Dark Horse Muka Robotics défie WorldArena avec seulement 32 GPU Zhenwu 810E : le modèle du monde LJM décroche la deuxième place mondiale, redéfinissant la percée de la qualité vidéo à la logique physique
Muka Robotics, une startup fondée il y a seulement quatre mois, s'est hissée à la deuxième place mondiale du classement WorldArena grâce à son modèle LJM, entraîné et testé sur seulement 32 GPU Zhenwu 810E, soit une fraction du calcul mobilisé par des concurrents mieux dotés en infrastructure. Sur le benchmark de manipulation LIBERO, LJM obtient un score de 89,17 en qualité de mouvement, 92,60 en précision 3D et 85,93 en contrôlabilité. Détail notable, la soumission a été déposée de façon anonyme sous le pseudonyme SisyphusWorld, une pratique qui mérite d'être signalée puisqu'elle empêche toute vérification indépendante immédiate des conditions de test avant la levée d'anonymat. L'équipe est dirigée par Chi Xiaowei et rassemble des chercheurs issus du MMLab, de Tsinghua et de l'université de Pékin (PKU).
Le résultat intéresse le secteur parce qu'il attaque un problème structurel des modèles du monde utilisés pour la robotique : les modèles de diffusion vidéo classiques optimisent la texture des pixels au détriment de la compréhension physique du point de contact entre la pince et l'objet manipulé, soit 1 % de l'image mais l'information la plus critique pour l'action.
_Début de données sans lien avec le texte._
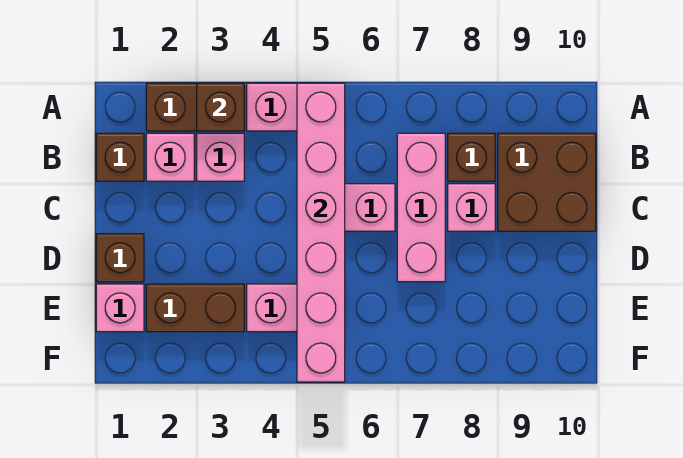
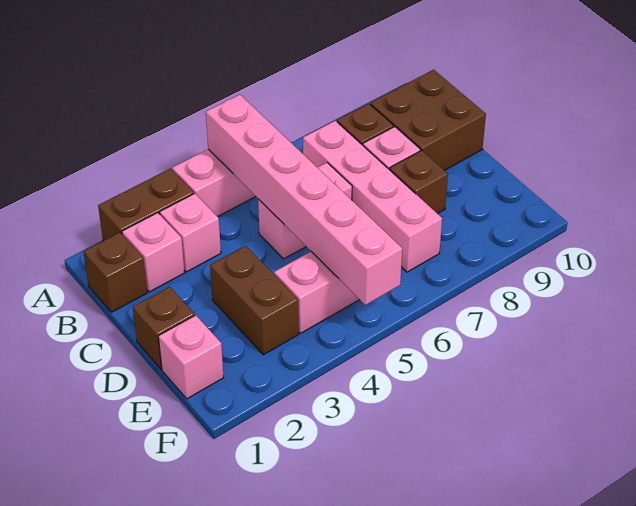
brown 1x1 brick [197,83,244,131] -> brown 1x1 brick moved to [390,150,448,214]
pink 1x3 brick [397,133,445,282] -> pink 1x4 brick [303,121,442,272]
brown 1x2 brick [146,284,244,332] -> brown 1x2 brick turned to [210,246,299,355]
LJM introduit une architecture à deux experts : un expert de raisonnement latent, basé sur Qwen3-VL-2B, qui simule dans un espace continu ce qui se produit lorsque la pince se referme et déplace l'objet, à partir des instructions, de l'historique visuel et de la séquence d'actions prévue ; un expert de rendu, basé sur Wan2.2-TI2V-5B, qui traduit ensuite ce raisonnement en images vidéo réalistes. Chaque token de raisonnement doit prédire simultanément trois grandeurs dérivées des données d'entraînement réelles, la position 3D de l'effecteur terminal, les changements d'état visuel de la scène et le flux optique par pixel, ce qui contraint le modèle à ne pas halluciner de résultats physiquement impossibles. Les deux experts communiquent en continu via une attention partagée de type Mixture-of-Transformers, plutôt que par un simple passage séquentiel d'information.
Cette approche illustre une dynamique plus large dans l'écosystème chinois de l'IA, où les contraintes d'accès aux GPU les plus puissants poussent certaines équipes à privilégier l'innovation architecturale plutôt que la seule puissance de calcul brute. Elle s'inscrit dans la lignée des travaux sur les modèles monde pour la manipulation robotique, aux côtés d'acteurs comme Physical Intelligence (Pi-0) ou NVIDIA (GR00T N2). Il faut toutefois garder à l'esprit qu'il s'agit à ce stade d'un résultat de classement sur benchmark et de simulation, pas d'un déploiement sur robot physique en conditions réelles : la validation en environnement industriel reste l'étape suivante à surveiller.